Start of Block

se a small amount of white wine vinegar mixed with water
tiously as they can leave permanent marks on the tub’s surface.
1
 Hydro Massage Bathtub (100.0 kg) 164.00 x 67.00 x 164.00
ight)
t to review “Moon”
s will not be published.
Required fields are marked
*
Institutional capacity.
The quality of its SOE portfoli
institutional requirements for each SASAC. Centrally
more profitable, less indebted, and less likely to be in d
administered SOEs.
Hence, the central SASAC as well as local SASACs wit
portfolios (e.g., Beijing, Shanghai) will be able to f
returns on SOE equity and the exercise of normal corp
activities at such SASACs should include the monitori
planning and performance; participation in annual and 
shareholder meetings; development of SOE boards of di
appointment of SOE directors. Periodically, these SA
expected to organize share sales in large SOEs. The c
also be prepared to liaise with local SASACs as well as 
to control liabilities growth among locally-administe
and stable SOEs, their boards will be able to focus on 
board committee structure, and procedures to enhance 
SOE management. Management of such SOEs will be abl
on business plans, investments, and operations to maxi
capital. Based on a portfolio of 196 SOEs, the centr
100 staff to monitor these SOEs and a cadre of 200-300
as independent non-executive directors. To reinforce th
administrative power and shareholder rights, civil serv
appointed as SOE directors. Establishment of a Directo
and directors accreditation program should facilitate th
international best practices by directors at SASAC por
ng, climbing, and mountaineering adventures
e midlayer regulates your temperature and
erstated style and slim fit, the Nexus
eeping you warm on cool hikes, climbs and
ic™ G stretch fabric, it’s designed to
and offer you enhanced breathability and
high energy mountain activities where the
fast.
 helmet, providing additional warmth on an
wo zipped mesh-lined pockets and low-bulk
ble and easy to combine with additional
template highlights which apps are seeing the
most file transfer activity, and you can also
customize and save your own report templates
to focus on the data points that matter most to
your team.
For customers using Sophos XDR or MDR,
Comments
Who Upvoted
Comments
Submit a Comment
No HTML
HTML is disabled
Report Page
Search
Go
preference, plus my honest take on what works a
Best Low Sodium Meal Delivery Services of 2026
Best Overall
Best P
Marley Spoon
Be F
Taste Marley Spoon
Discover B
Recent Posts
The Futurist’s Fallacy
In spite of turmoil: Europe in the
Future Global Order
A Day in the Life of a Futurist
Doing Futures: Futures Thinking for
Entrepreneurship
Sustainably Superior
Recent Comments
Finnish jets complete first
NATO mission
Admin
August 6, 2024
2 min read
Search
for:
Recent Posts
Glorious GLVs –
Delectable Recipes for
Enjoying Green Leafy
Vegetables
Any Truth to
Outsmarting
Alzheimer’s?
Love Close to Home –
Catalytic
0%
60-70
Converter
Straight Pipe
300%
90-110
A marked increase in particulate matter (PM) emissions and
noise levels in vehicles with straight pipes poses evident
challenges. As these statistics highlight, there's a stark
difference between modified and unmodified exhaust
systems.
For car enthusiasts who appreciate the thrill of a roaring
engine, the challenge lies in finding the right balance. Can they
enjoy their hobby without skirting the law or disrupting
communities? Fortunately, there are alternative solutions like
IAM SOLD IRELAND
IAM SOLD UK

End of Block

AIM OF THE EXERCISE:
When a line in the listing above holds the word "will", copy it.

YOUR SOLUTION:
s will not be published.
portfolios (e.g., Beijing, Shanghai) will be able to f
and stable SOEs, their boards will be able to focus on 
SOE management. Management of such SOEs will be abl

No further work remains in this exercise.